Melbourne: American and Chinese scientists have found that the activation of receptors in the brains of mice can counteract the behavioural and addictive effects of cocaine, a major breakthrough that may pave the way for new treatments of drug addiction.
There are two major cannabinoid receptor types: CB1 and CB2.
CB1 receptors, which are found in large numbers in the brain activated by drugs such as marijuana. They are known to stimulate the brain`s reward system, which is why they have been the focus of addiction research.
CB2 receptors are primarily located on the body`s immune cells. They are also known to be involved in pain perception.
Until recently, it was thought that CB2 receptors were not present in the brain or that, if they were, it was in such low density that they were not involved in drug addiction.
Now for the first time, a research led by Dr Zheng-Xiong Xi of the National Institute on Drug Abuse in the US, has identified that CB2 plays a vital role in controlling the reward mechanism responsible for drug addiction.

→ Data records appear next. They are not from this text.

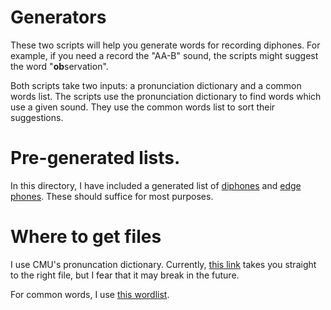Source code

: # Generators

These two scripts will help you generate words for recording diphones. For example, if you need a record the "AA-B" sound, the scripts might suggest the word "<b>ob</b>servation".

Both scripts take two inputs: a pronunciation dictionary and a common words list. The scripts use the pronunciation dictionary to find words which use a given sound. They use the common words list to sort their suggestions.

# Pre-generated lists.

In this directory, I have included a generated list of [diphones](diphones.txt) and [edge phones](edge_phones.txt). These should suffice for most purposes.

# Where to get files

I use CMU's pronuncation dictionary. Currently, [this link](http://svn.code.sf.net/p/cmusphinx/code/trunk/cmudict/cmudict-0.7b) takes you straight to the right file, but I fear that it may break in the future.

For common words, I use [this wordlist](https://github.com/first20hours/google-10000-english).
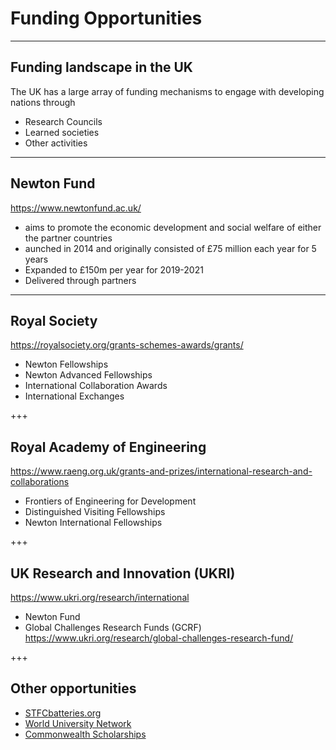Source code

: # Funding Opportunities

---
## Funding landscape in the UK

The UK has a large array of funding mechanisms to engage with developing nations through

- Research Councils
- Learned societies
- Other activities

---

## Newton Fund

https://www.newtonfund.ac.uk/

- aims to promote the economic development and social welfare of either the partner countries
- aunched in 2014 and originally consisted of £75 million each year for 5 years
- Expanded to £150m per year for 2019-2021
- Delivered through partners

--- 

## Royal Society

https://royalsociety.org/grants-schemes-awards/grants/

- Newton Fellowships
- Newton Advanced Fellowships
- International Collaboration Awards
- International Exchanges

+++ 

## Royal Academy of Engineering

https://www.raeng.org.uk/grants-and-prizes/international-research-and-collaborations

- Frontiers of Engineering for Development
- Distinguished Visiting Fellowships
- Newton International Fellowships

+++

## UK Research and Innovation (UKRI)

https://www.ukri.org/research/international

- Newton Fund
- Global Challenges Research Funds (GCRF)
https://www.ukri.org/research/global-challenges-research-fund/

+++

## Other opportunities

- [STFCbatteries.org](https://www.stfcbatteries.org/)
- [World University Network](http://wun.ac.uk)
- [Commonwealth Scholarships](https://www.britishcouncil.in/study-uk/scholarships/commonwealth-scholarships)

In their study, Xi and colleagues trained mice to self-administer cocaine intravenously. The researchers found that activating CB2 receptors with two different ``agonists`` reduced drug-induced behaviour such as hyperactivity.
In addition, the CB2 receptor agonists reduced the bouts and amount of drug intake in normal (wild type) mice and mice who lacked the CB1 receptors, but not those that lacked CB2 receptors.

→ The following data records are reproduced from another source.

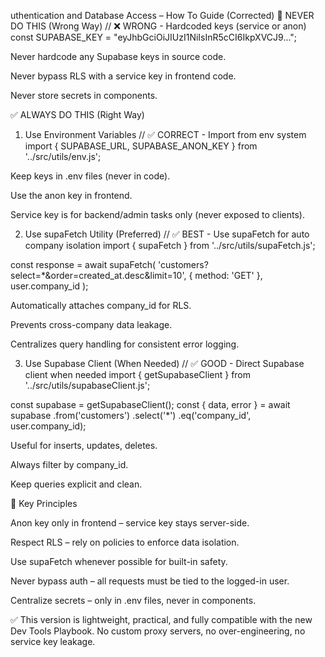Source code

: uthentication and Database Access – How To Guide (Corrected)
🚫 NEVER DO THIS (Wrong Way)
// ❌ WRONG - Hardcoded keys (service or anon)
const SUPABASE_KEY = "eyJhbGciOiJIUzI1NiIsInR5cCI6IkpXVCJ9...";


Never hardcode any Supabase keys in source code.

Never bypass RLS with a service key in frontend code.

Never store secrets in components.

✅ ALWAYS DO THIS (Right Way)
1. Use Environment Variables
// ✅ CORRECT - Import from env system
import { SUPABASE_URL, SUPABASE_ANON_KEY } from '../src/utils/env.js';


Keep keys in .env files (never in code).

Use the anon key in frontend.

Service key is for backend/admin tasks only (never exposed to clients).

2. Use supaFetch Utility (Preferred)
// ✅ BEST - Use supaFetch for auto company isolation
import { supaFetch } from '../src/utils/supaFetch.js';

const response = await supaFetch(
  'customers?select=*&order=created_at.desc&limit=10',
  { method: 'GET' },
  user.company_id
);


Automatically attaches company_id for RLS.

Prevents cross-company data leakage.

Centralizes query handling for consistent error logging.

3. Use Supabase Client (When Needed)
// ✅ GOOD - Direct Supabase client when needed
import { getSupabaseClient } from '../src/utils/supabaseClient.js';

const supabase = getSupabaseClient();
const { data, error } = await supabase
  .from('customers')
  .select('*')
  .eq('company_id', user.company_id);


Useful for inserts, updates, deletes.

Always filter by company_id.

Keep queries explicit and clean.

🎯 Key Principles

Anon key only in frontend – service key stays server-side.

Respect RLS – rely on policies to enforce data isolation.

Use supaFetch whenever possible for built-in safety.

Never bypass auth – all requests must be tied to the logged-in user.

Centralize secrets – only in .env files, never in components.

✅ This version is lightweight, practical, and fully compatible with the new Dev Tools Playbook. No custom proxy servers, no over-engineering, no service key leakage.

Further experiments showed the observed effects were mediated by the brain`s CB2 receptors and that the rewarding effects of cocaine were blocked.
"Taken all together, the present findings, for the first time suggest that brain CB2 receptors functionally modulate the acute rewarding and locomotor-stimulating effects of cocaine in mice," ABC Science quoted Xi as saying.
“Our findings open a new field; CB2 agonists have a very high potential for treating addiction,” he added.
Xi and his colleagues are now focusing on finding the mechanism by which activation of CB2 receptors inhibits dopamine release.
The results are published online in Nature Neuroscience.